*Provided passage*
ICE planning facility for children and families on Pfas-contaminated site | US immigration

Donald Trump’s Immigration and Customs Enforcement (ICE) is planning a detention center for children and their families at one of the most Pfas-contaminated sites in the country, which also serves as a hub for the president’s deportation program.
England Air Force Base, now called England Airpark, is a sprawling former military installation in Louisiana where Pfas levels in groundwater have been found to be at least 41 million parts per trillion (ppt).
Federal drinking water limits for several Pfas compounds range from 4 to 10 ppm, meaning levels have been at least 575,000 times higher than the limit. Military bases are often contaminated with large amounts of Pfas, but England’s groundwater showed the highest levels ever recorded and is among the most Pfas-polluted sites in the United States.
England is also contaminated with other highly toxic chemicals, such as TCE and a range of volatile organic compounds, while authorities have raised concerns about asbestos in barracks. Although the base likely gets its drinking water elsewhere, the chemicals are also present in the soil and air, public health advocates say.
That raises a health risk for children and families staying at the site, added Jared Hayes, senior policy analyst at the nonprofit Environmental Working Group, which tracks military pollution nationally.
“There should be no housing on contaminated bases and we need to clean this up much faster if we want to put people at risk,” Hayes said.
The U.S. Department of Homeland Security said in a statement: “We have no new detention centers to announce at this time.”
The U.S. Environmental Protection Agency and ICE did not respond to a request for comment. Project officials told the Guardian in March that the lease for the site was being finalized and could be operational within 60 to 90 days.

*Supplied material*
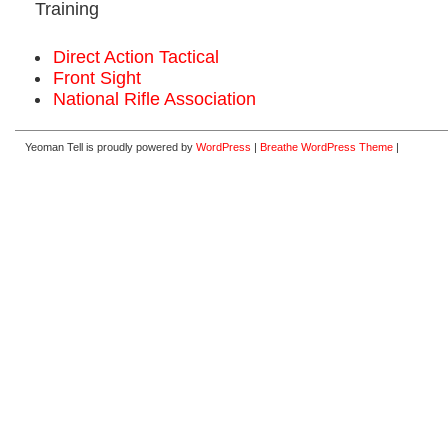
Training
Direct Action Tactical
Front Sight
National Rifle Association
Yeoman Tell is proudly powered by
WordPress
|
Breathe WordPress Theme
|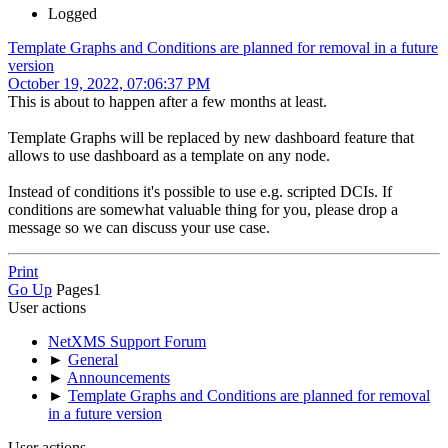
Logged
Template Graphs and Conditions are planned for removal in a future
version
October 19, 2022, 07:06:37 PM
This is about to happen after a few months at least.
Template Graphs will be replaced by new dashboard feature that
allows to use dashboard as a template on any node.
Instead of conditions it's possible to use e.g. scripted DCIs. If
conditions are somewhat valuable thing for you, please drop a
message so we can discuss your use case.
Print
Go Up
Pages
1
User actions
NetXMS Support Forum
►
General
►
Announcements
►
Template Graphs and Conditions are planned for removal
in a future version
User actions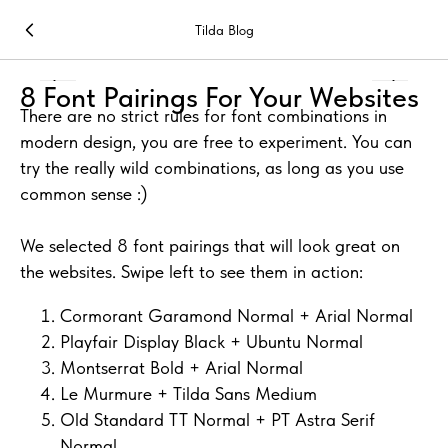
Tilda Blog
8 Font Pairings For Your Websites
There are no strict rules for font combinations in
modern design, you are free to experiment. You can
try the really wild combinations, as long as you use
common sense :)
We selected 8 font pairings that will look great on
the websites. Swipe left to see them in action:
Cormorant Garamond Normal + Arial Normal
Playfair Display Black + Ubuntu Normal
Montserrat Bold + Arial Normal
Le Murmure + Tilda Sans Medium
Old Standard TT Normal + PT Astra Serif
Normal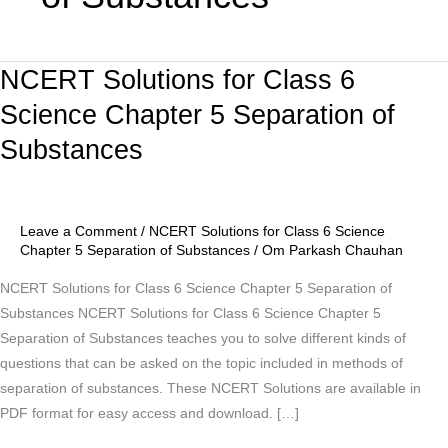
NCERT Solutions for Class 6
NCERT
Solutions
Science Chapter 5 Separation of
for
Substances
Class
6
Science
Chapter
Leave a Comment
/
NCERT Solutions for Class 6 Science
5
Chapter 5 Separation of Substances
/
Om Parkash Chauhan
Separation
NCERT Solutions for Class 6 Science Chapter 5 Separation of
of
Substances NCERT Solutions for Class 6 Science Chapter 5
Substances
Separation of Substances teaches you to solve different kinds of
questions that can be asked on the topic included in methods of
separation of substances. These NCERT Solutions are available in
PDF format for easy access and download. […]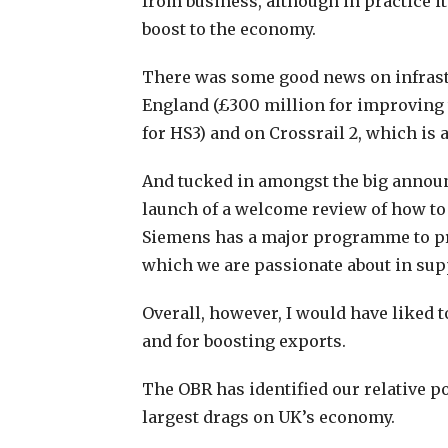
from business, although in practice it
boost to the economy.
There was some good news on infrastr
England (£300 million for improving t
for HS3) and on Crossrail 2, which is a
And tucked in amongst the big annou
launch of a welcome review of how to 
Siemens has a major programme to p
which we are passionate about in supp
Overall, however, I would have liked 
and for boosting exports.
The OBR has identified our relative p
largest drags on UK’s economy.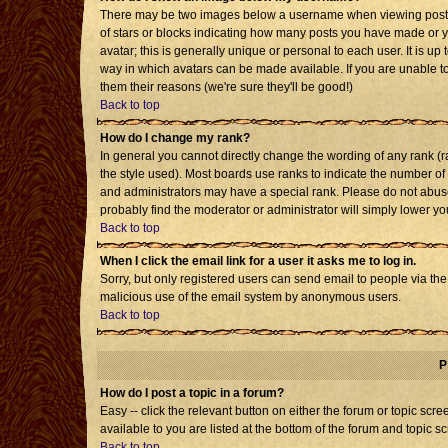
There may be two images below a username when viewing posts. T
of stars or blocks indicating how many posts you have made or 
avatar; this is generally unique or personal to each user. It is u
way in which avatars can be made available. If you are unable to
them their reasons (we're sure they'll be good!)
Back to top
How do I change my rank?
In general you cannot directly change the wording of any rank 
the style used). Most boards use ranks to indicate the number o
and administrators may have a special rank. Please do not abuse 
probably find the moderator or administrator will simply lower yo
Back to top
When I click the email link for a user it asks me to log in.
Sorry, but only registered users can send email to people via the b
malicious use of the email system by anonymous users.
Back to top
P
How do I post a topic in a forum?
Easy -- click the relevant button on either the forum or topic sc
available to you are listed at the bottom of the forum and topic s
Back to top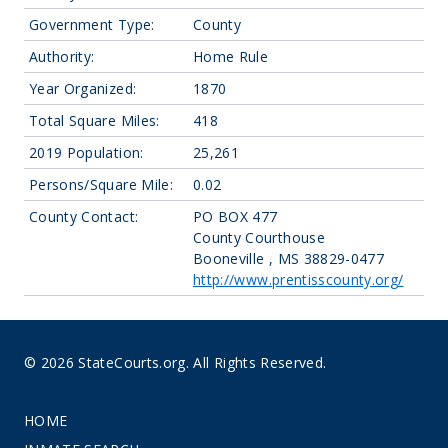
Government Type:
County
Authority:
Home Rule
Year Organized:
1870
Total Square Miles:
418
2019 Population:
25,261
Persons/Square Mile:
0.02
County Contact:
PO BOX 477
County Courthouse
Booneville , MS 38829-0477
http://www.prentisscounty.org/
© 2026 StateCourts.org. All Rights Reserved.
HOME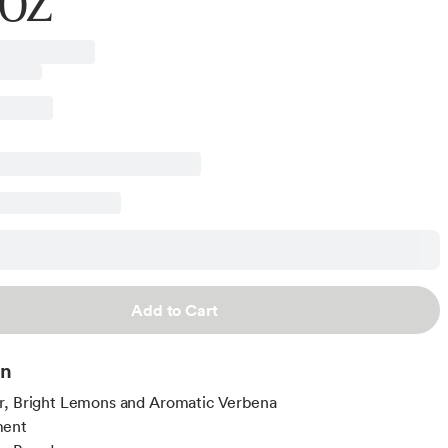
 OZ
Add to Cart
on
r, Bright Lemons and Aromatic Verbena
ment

--

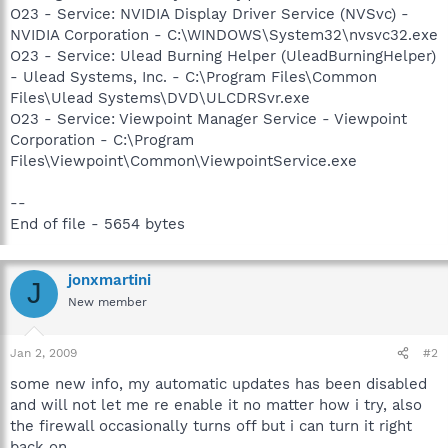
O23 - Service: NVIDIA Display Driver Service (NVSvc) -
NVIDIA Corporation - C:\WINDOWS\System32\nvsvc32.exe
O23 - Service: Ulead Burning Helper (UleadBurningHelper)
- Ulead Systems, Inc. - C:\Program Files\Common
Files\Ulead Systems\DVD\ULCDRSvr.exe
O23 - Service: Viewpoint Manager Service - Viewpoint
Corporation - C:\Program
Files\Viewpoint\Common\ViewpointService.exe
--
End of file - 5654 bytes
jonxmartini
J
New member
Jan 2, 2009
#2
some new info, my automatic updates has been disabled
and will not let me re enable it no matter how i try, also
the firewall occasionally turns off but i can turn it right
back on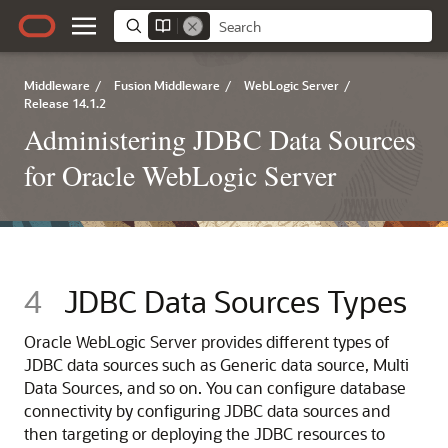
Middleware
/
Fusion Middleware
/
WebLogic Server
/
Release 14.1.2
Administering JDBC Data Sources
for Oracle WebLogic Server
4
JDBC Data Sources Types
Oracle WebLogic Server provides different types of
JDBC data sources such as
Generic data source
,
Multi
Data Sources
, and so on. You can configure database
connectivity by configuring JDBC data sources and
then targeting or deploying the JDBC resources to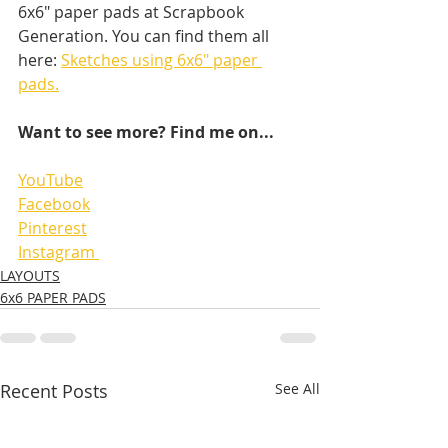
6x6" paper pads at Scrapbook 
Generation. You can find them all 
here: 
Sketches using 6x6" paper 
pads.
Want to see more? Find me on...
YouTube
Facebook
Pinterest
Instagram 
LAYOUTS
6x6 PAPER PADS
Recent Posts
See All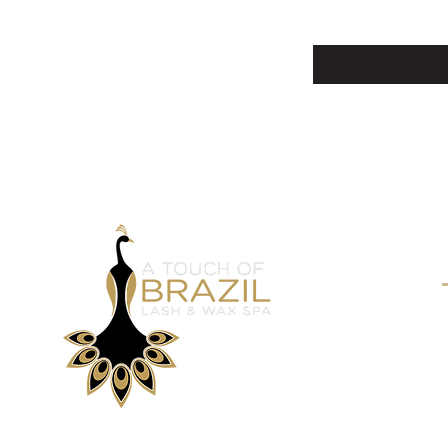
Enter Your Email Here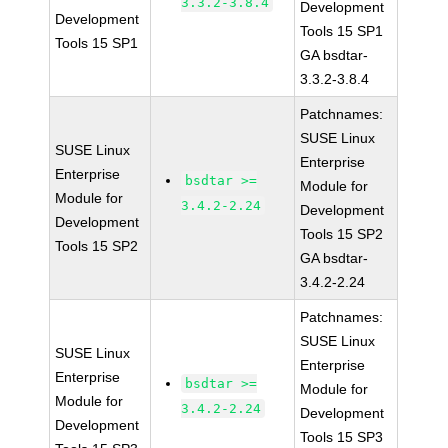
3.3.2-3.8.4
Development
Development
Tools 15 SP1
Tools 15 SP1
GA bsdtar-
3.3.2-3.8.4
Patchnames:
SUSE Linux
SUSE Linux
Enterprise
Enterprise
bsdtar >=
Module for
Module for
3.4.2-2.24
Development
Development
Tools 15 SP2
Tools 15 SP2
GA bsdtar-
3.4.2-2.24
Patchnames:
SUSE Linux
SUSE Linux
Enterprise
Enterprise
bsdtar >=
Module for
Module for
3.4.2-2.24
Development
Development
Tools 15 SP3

...

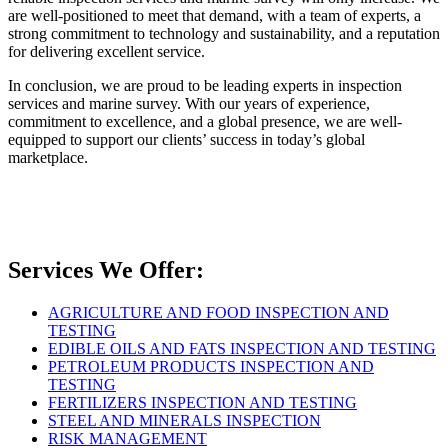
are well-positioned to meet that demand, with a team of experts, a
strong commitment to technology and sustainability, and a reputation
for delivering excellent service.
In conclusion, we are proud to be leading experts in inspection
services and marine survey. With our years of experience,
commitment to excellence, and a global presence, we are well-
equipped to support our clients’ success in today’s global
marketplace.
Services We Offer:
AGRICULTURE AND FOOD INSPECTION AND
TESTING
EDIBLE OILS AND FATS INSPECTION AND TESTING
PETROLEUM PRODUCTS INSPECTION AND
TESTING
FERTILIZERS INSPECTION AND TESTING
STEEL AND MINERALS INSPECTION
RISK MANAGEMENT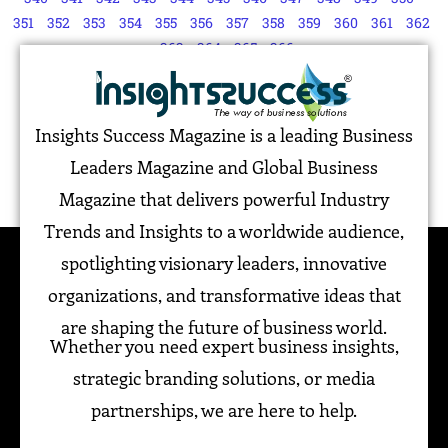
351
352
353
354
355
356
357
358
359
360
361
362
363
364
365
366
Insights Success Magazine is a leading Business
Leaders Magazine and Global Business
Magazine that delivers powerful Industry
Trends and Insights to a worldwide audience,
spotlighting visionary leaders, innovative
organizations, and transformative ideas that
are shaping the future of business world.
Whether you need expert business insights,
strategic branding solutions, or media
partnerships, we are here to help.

*Your tasks*
• a. List every U.S. government agency named in the article about the planned ICE family detention center at England Airpark.
• b. Continue the article about the planned ICE family detention center at England Airpark, starting after its final sentence.

*Solved problems*
• a. Immigration and Customs Enforcement (ICE), the U.S. Department of Homeland Security, the U.S. Environmental Protection Agency

• b.
Pfas are a class of at least 16,000 compounds typically used to make common products that resist water, stains and heat. They’re called “forever chemicals” because they build up and don’t break down naturally, and they’re linked to cancer, kidney disease, liver problems, immune disorders, birth defects, and other serious health problems.
Pfas are a common ingredient in firefighting foam used at airports and military bases, and the Department of Defense is phasing them out because these highly toxic substances have widely contaminated the water and environment around more than 770 bases across the country.
ICE is proposing a child detention center, a “first-of-its-kind” short-term facility that officials say would house migrant families and unaccompanied children next to an airstrip from which they depart the United States. The larger England Airpark complex is home to a Geo Group private detention center, which the Guardian has previously investigated for a series of abuses.
The project’s developers said the facility would confine family groups and children for three to five days in a converted military barracks, and only house those who voluntarily choose to “self-deport.” Immigrant rights groups say the “self-deportation” claim is misleading and that most participate in the program involuntarily. It is also likely they will spend many more than five days in the centers, advocates say.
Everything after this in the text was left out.